Task data =>
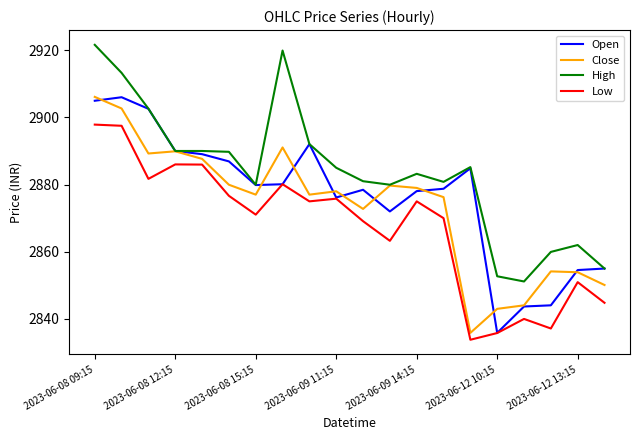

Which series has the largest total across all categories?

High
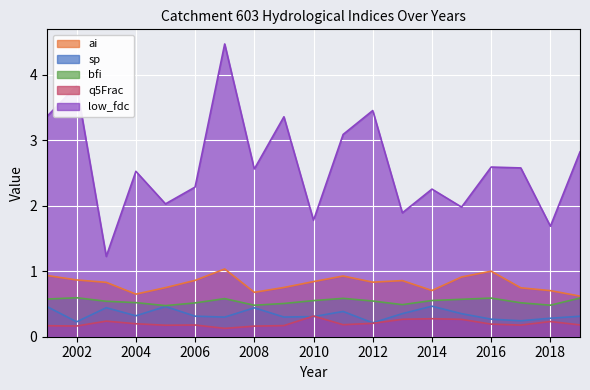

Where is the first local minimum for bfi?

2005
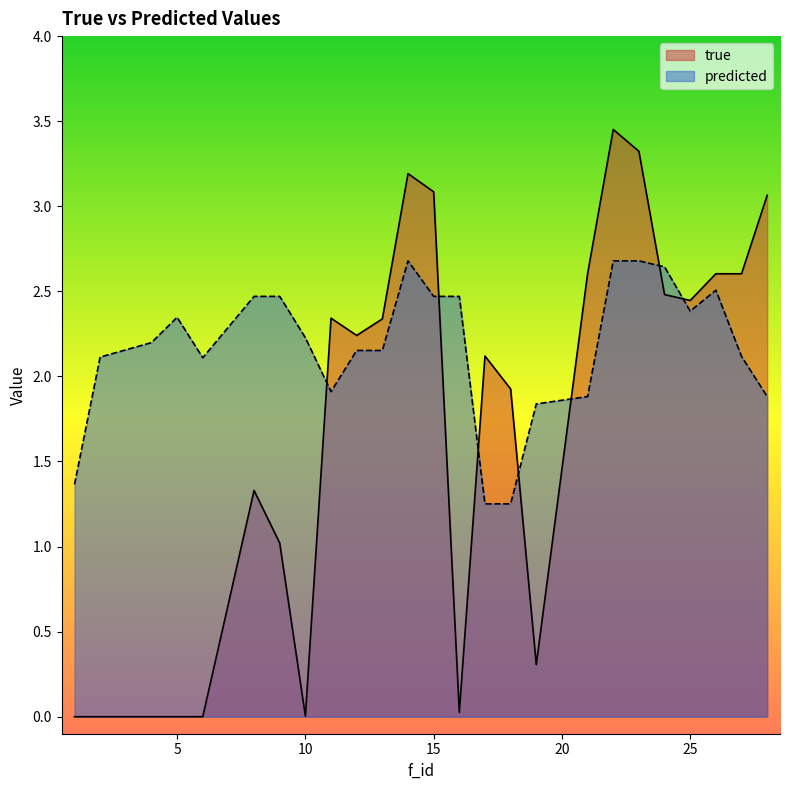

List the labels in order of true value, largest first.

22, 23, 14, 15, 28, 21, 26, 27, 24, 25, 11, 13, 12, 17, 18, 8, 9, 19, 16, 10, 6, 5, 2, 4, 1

Job =>
Write out all of the material above word for word, but leave out the pictures.

Written solution =>
Which series has the largest total across all categories?

High

Where is the first local minimum for bfi?

2005

List the labels in order of true value, largest first.

22, 23, 14, 15, 28, 21, 26, 27, 24, 25, 11, 13, 12, 17, 18, 8, 9, 19, 16, 10, 6, 5, 2, 4, 1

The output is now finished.